Context of the issue
This increases computational load and complexity, especially for large datasets, with no benefit. It may also have a performance impact on certain models.
Process to reproduce the issue
- User creates TPOT instance
- User calls TPOT
fit()function with training data - TPOT will generate a pipeline as described.
To demonstrate the issue, below is code using a pipeline that was found by tpot.
from sklearn.pipeline import FeatureUnion, Pipeline
from tpot.builtins import StackingEstimator, ZeroCount
from sklearn.ensemble import RandomForestRegressor, ExtraTreesRegressor
from sklearn.linear_model import SGDRegressor
from sklearn.decomposition import PCA
import numpy as np
p = Pipeline(
[('featureunion', FeatureUnion(transformer_list=[('stackingestimator-1',
StackingEstimator(estimator=RandomForestRegressor(max_features=0.45,
min_samples_leaf=9,
min_samples_split=4))),
('stackingestimator-2',
StackingEstimator(estimator=ExtraTreesRegressor(max_features=0.7500000000000001,
min_samples_leaf=20,
min_samples_split=18)))])), ('stackingestimator-1', StackingEstimator(estimator=SGDRegressor(alpha=0.01, eta0=1.0,
fit_intercept=False, l1_ratio=0.0,
loss='epsilon_insensitive',
penalty='elasticnet', power_t=1.0))), ('pca', PCA(iterated_power=3, svd_solver='randomized')), ('stackingestimator-2', StackingEstimator(estimator=SGDRegressor(alpha=0.001, fit_intercept=False,
l1_ratio=0.0,
loss='epsilon_insensitive',
penalty='elasticnet', power_t=1.0))), ('zerocount', ZeroCount()), ('sgdregressor', SGDRegressor(alpha=0.001, fit_intercept=False, l1_ratio=0.5,
learning_rate='constant', loss='huber', penalty='elasticnet',
power_t=0.1))]
)
X = np.random.rand(5,10)
y = np.random.rand(5)
p.fit(X,y)
xx = [range(10)]
print("Input data " ,xx)
print("After featureUnion ", p.steps[0][1].transform(xx))
Expected result
The data should not be copied over twice.
[Estimator 1 predictions, Estimator 2 predictions, X]
[0.44, .45, 0, 1, 2, 3, 4, 5, 6, 7, 8, 9]
Current result
[Estimator 1 predictions, X, Estimator 2 predictions, X]
[0.44, 0, 1, 2, 3, 4, 5, 6, 7, 8, 9, .45, 0, 1, 2, 3, 4, 5, 6, 7, 8, 9]
Possible fix
Here is my idea off the top of my head: Limit featureUnion to selectors, transformers, and at most one classifier or regressor.
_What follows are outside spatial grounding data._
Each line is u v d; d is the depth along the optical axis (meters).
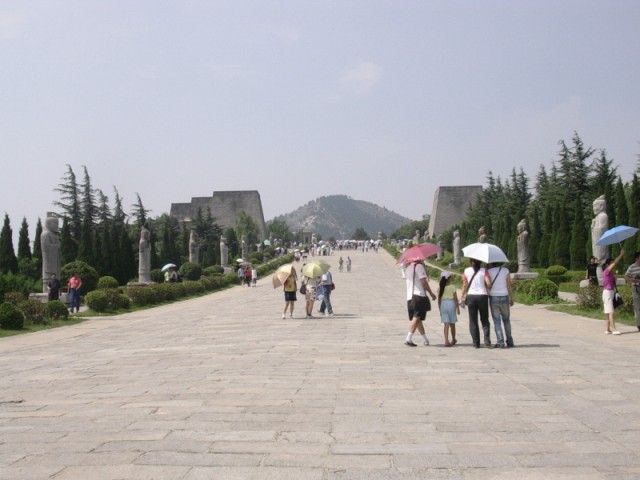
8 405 9.03
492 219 80.69
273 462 5.96
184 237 79.50
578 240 46.66
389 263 84.31
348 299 33.78
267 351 14.05
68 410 8.54
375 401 8.54
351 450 6.31
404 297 35.31
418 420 7.47
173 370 11.79
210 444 6.59
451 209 129.88
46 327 22.88
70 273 35.47
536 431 6.90
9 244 48.09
That way only one copy of the data exists. When more than one classifier or regressor is used, replace the featureUnion with the sklearn stackingclassifier or stackingregressor. These functions similarly allow multiple models to pass along their predictions, but then only pass forward one copy of the dataset.
https://scikit-learn.org/stable/modules/generated/sklearn.ensemble.StackingClassifier.html https://scikit-learn.org/stable/modules/generated/sklearn.ensemble.StackingRegressor.html
I wanted to add another data replication issue.
The FunctionTransformer module can also be set to exactly copy the input into the next layer. I have generated another pipeline where Several feature unions are stacked with multiple function transformers that are essentially just leading to multiple copies of the data.